▶ [Job]: Report the number of lines holding "will" in the material below, and nothing more.

*** Listed records

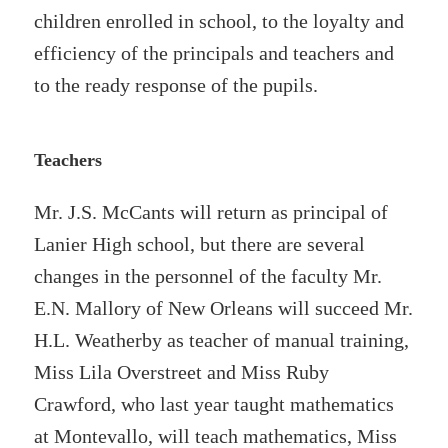
children enrolled in school, to the loyalty and
efficiency of the principals and teachers and
to the ready response of the pupils.
Teachers
Mr. J.S. McCants will return as principal of
Lanier High school, but there are several
changes in the personnel of the faculty Mr.
E.N. Mallory of New Orleans will succeed Mr.
H.L. Weatherby as teacher of manual training,
Miss Lila Overstreet and Miss Ruby
Crawford, who last year taught mathematics
at Montevallo, will teach mathematics, Miss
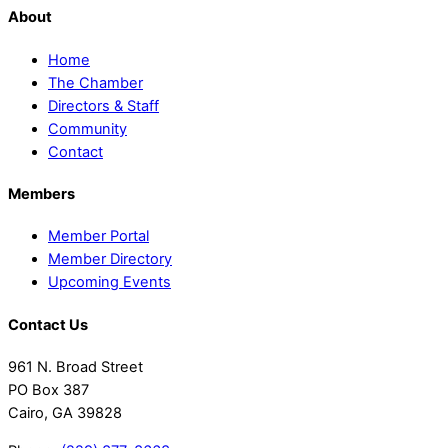
About
Home
The Chamber
Directors & Staff
Community
Contact
Members
Member Portal
Member Directory
Upcoming Events
Contact Us
961 N. Broad Street
PO Box 387
Cairo, GA 39828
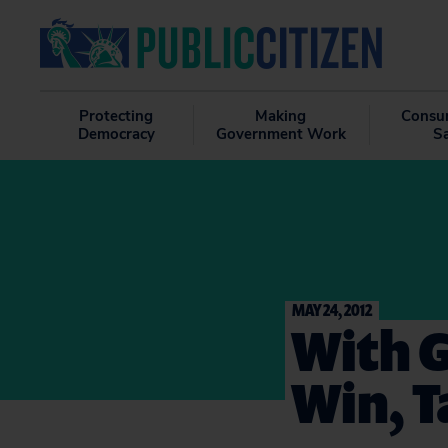
Protecting
Making
Consu
Democracy
Government Work
S
MAY 24, 2012
With G
Win, T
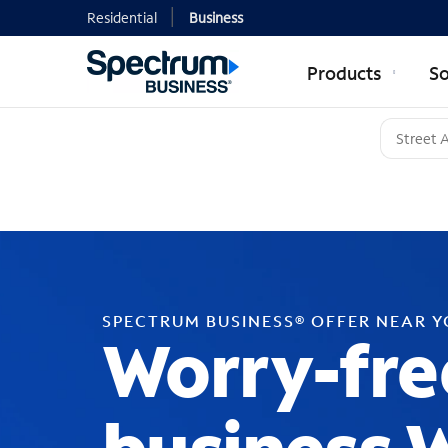
Residential
Business
Products
So
SPECTRUM BUSINESS® OFFER NEAR 
Worry-fre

******

▶ [Solution for this task]: 3